# Required action
Which of the lines in the records below hold the string "scroll"? Copy every one of them.

::: The records :::

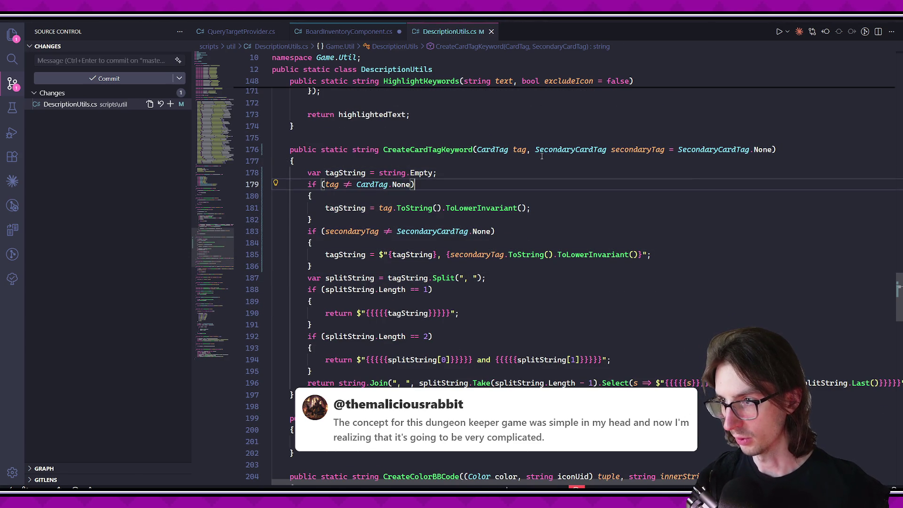
scroll(484, 243, "down", 1)
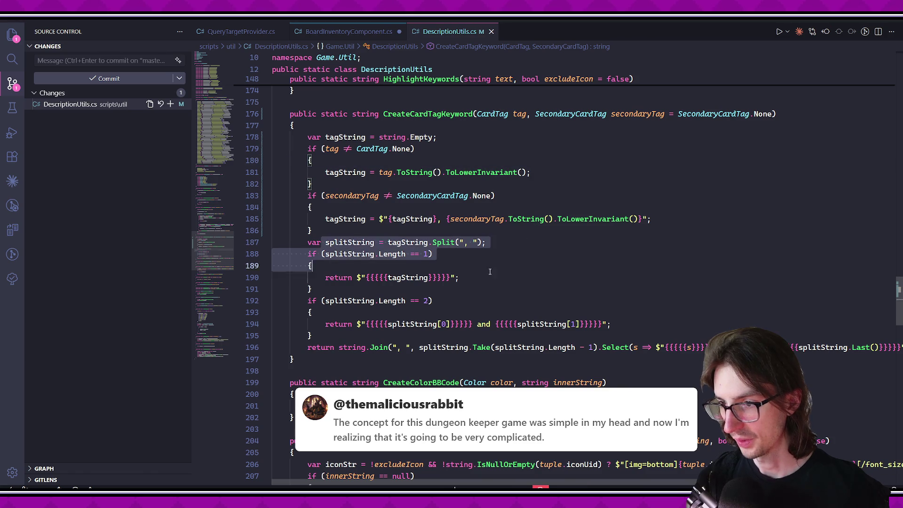
left_click(575, 348)
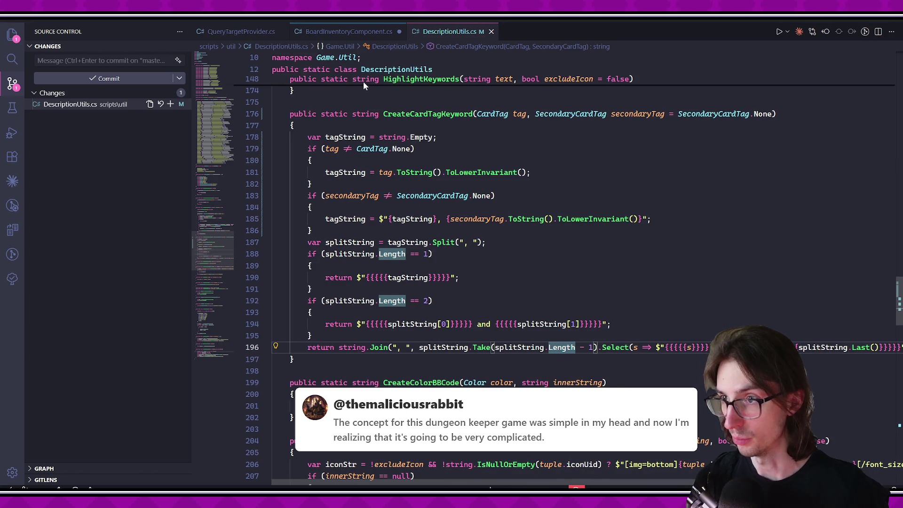
left_click(425, 114, "ctrl")
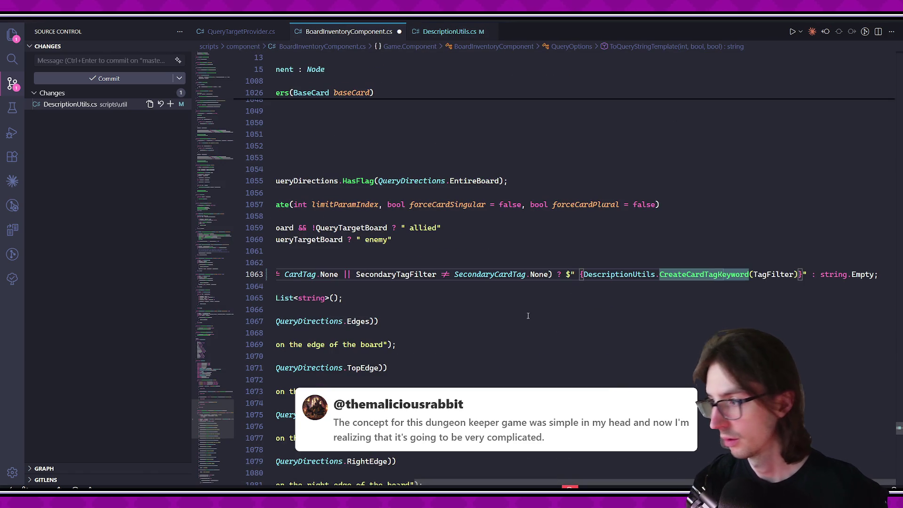
key("ctrl+s")
Pass SecondaryTagFilter as an extra CreateCardTagKeyword argument and save BoardInventoryComponent.cs.
scroll(471, 291, "left", 3)
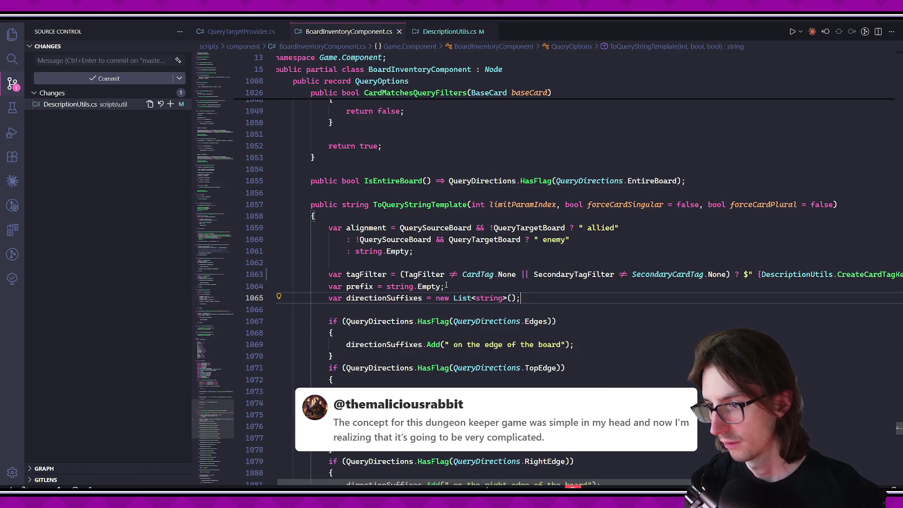
left_click(395, 274)
type(", SecondaryTagFilter)}\" : string.Empty;")
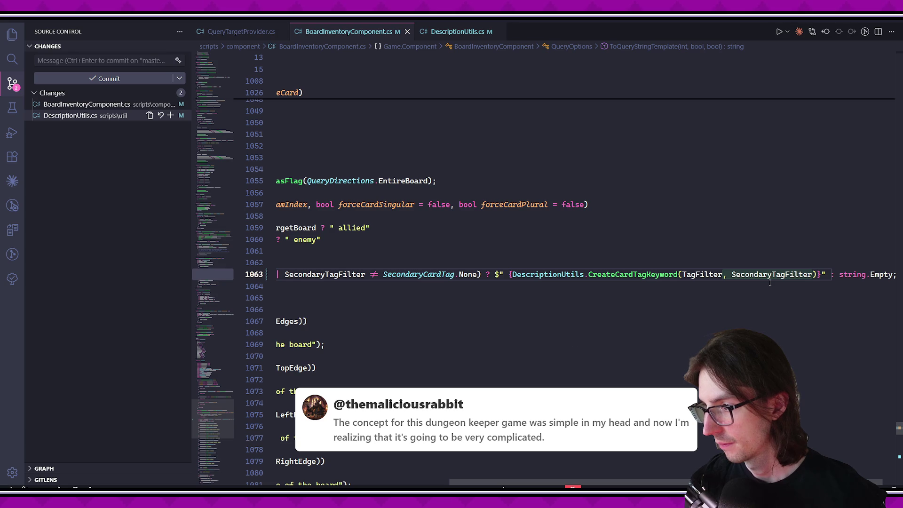
key("ctrl+s")
scroll(522, 283, "left", 5)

:::

# Exercise solution
scroll(484, 243, "down", 1)
scroll(471, 291, "left", 3)
scroll(522, 283, "left", 5)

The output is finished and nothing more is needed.